→ **Problem requirements**: Would you retype the listing below exactly as given?

★ ★ ★ ★

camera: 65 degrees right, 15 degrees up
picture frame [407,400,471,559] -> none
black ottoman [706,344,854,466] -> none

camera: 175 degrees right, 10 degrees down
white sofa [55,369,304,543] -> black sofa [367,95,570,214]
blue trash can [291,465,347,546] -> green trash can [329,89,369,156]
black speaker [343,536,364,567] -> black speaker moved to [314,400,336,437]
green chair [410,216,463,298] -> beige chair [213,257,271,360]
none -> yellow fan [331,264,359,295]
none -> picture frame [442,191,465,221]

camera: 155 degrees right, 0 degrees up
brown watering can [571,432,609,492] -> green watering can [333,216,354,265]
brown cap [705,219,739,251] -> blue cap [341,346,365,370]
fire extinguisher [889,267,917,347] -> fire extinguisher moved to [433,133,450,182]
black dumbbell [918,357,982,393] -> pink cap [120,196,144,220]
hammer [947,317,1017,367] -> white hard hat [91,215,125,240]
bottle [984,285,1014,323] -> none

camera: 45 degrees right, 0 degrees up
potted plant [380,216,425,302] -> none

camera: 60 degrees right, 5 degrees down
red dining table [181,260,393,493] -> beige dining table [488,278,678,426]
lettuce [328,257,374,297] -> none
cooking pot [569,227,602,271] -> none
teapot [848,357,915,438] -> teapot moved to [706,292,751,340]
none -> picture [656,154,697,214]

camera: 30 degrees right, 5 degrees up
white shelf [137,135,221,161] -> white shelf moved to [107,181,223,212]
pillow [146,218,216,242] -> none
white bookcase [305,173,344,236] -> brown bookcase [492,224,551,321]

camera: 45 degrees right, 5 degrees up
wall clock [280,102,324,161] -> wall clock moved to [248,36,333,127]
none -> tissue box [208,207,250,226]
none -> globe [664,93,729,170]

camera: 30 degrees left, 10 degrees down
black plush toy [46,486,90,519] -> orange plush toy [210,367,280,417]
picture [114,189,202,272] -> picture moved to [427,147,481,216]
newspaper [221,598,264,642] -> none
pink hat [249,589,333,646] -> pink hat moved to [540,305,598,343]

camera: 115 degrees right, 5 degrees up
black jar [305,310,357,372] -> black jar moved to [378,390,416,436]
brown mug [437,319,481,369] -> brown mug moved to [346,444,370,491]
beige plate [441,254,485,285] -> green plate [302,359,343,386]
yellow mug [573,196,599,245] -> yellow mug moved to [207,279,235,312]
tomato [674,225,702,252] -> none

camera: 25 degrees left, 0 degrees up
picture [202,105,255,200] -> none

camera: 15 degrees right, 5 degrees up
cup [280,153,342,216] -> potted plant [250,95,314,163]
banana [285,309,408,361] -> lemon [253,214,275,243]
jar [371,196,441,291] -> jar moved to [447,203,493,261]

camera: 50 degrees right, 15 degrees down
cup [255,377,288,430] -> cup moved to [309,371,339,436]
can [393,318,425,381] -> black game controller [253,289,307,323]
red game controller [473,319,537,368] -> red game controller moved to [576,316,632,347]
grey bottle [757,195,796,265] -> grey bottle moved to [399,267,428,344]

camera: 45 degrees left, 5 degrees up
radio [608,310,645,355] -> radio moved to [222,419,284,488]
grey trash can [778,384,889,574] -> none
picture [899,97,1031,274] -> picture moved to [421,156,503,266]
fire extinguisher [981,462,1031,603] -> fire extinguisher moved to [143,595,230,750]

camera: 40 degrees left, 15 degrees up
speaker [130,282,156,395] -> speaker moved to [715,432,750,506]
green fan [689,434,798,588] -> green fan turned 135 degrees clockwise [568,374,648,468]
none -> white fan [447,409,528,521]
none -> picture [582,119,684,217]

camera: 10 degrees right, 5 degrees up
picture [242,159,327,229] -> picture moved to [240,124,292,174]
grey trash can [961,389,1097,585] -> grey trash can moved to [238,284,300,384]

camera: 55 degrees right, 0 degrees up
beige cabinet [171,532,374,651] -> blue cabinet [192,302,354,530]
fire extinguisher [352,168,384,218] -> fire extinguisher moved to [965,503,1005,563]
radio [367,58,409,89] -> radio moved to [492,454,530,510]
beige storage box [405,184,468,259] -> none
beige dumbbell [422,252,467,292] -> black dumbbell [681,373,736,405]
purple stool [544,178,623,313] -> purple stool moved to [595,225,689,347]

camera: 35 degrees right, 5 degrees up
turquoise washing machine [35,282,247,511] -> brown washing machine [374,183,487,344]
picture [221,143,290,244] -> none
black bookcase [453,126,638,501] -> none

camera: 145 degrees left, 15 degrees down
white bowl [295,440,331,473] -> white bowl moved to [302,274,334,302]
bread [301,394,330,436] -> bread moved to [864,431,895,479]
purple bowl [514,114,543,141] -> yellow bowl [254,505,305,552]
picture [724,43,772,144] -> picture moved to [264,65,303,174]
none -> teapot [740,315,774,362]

★ ★ ★ ★

→ **Response to the exercise**:
camera: 65 degrees right, 15 degrees up
picture frame [407,400,471,559] -> none
black ottoman [706,344,854,466] -> none

camera: 175 degrees right, 10 degrees down
white sofa [55,369,304,543] -> black sofa [367,95,570,214]
blue trash can [291,465,347,546] -> green trash can [329,89,369,156]
black speaker [343,536,364,567] -> black speaker moved to [314,400,336,437]
green chair [410,216,463,298] -> beige chair [213,257,271,360]
none -> yellow fan [331,264,359,295]
none -> picture frame [442,191,465,221]

camera: 155 degrees right, 0 degrees up
brown watering can [571,432,609,492] -> green watering can [333,216,354,265]
brown cap [705,219,739,251] -> blue cap [341,346,365,370]
fire extinguisher [889,267,917,347] -> fire extinguisher moved to [433,133,450,182]
black dumbbell [918,357,982,393] -> pink cap [120,196,144,220]
hammer [947,317,1017,367] -> white hard hat [91,215,125,240]
bottle [984,285,1014,323] -> none

camera: 45 degrees right, 0 degrees up
potted plant [380,216,425,302] -> none

camera: 60 degrees right, 5 degrees down
red dining table [181,260,393,493] -> beige dining table [488,278,678,426]
lettuce [328,257,374,297] -> none
cooking pot [569,227,602,271] -> none
teapot [848,357,915,438] -> teapot moved to [706,292,751,340]
none -> picture [656,154,697,214]

camera: 30 degrees right, 5 degrees up
white shelf [137,135,221,161] -> white shelf moved to [107,181,223,212]
pillow [146,218,216,242] -> none
white bookcase [305,173,344,236] -> brown bookcase [492,224,551,321]

camera: 45 degrees right, 5 degrees up
wall clock [280,102,324,161] -> wall clock moved to [248,36,333,127]
none -> tissue box [208,207,250,226]
none -> globe [664,93,729,170]

camera: 30 degrees left, 10 degrees down
black plush toy [46,486,90,519] -> orange plush toy [210,367,280,417]
picture [114,189,202,272] -> picture moved to [427,147,481,216]
newspaper [221,598,264,642] -> none
pink hat [249,589,333,646] -> pink hat moved to [540,305,598,343]

camera: 115 degrees right, 5 degrees up
black jar [305,310,357,372] -> black jar moved to [378,390,416,436]
brown mug [437,319,481,369] -> brown mug moved to [346,444,370,491]
beige plate [441,254,485,285] -> green plate [302,359,343,386]
yellow mug [573,196,599,245] -> yellow mug moved to [207,279,235,312]
tomato [674,225,702,252] -> none

camera: 25 degrees left, 0 degrees up
picture [202,105,255,200] -> none

camera: 15 degrees right, 5 degrees up
cup [280,153,342,216] -> potted plant [250,95,314,163]
banana [285,309,408,361] -> lemon [253,214,275,243]
jar [371,196,441,291] -> jar moved to [447,203,493,261]

camera: 50 degrees right, 15 degrees down
cup [255,377,288,430] -> cup moved to [309,371,339,436]
can [393,318,425,381] -> black game controller [253,289,307,323]
red game controller [473,319,537,368] -> red game controller moved to [576,316,632,347]
grey bottle [757,195,796,265] -> grey bottle moved to [399,267,428,344]

camera: 45 degrees left, 5 degrees up
radio [608,310,645,355] -> radio moved to [222,419,284,488]
grey trash can [778,384,889,574] -> none
picture [899,97,1031,274] -> picture moved to [421,156,503,266]
fire extinguisher [981,462,1031,603] -> fire extinguisher moved to [143,595,230,750]

camera: 40 degrees left, 15 degrees up
speaker [130,282,156,395] -> speaker moved to [715,432,750,506]
green fan [689,434,798,588] -> green fan turned 135 degrees clockwise [568,374,648,468]
none -> white fan [447,409,528,521]
none -> picture [582,119,684,217]

camera: 10 degrees right, 5 degrees up
picture [242,159,327,229] -> picture moved to [240,124,292,174]
grey trash can [961,389,1097,585] -> grey trash can moved to [238,284,300,384]

camera: 55 degrees right, 0 degrees up
beige cabinet [171,532,374,651] -> blue cabinet [192,302,354,530]
fire extinguisher [352,168,384,218] -> fire extinguisher moved to [965,503,1005,563]
radio [367,58,409,89] -> radio moved to [492,454,530,510]
beige storage box [405,184,468,259] -> none
beige dumbbell [422,252,467,292] -> black dumbbell [681,373,736,405]
purple stool [544,178,623,313] -> purple stool moved to [595,225,689,347]

camera: 35 degrees right, 5 degrees up
turquoise washing machine [35,282,247,511] -> brown washing machine [374,183,487,344]
picture [221,143,290,244] -> none
black bookcase [453,126,638,501] -> none

camera: 145 degrees left, 15 degrees down
white bowl [295,440,331,473] -> white bowl moved to [302,274,334,302]
bread [301,394,330,436] -> bread moved to [864,431,895,479]
purple bowl [514,114,543,141] -> yellow bowl [254,505,305,552]
picture [724,43,772,144] -> picture moved to [264,65,303,174]
none -> teapot [740,315,774,362]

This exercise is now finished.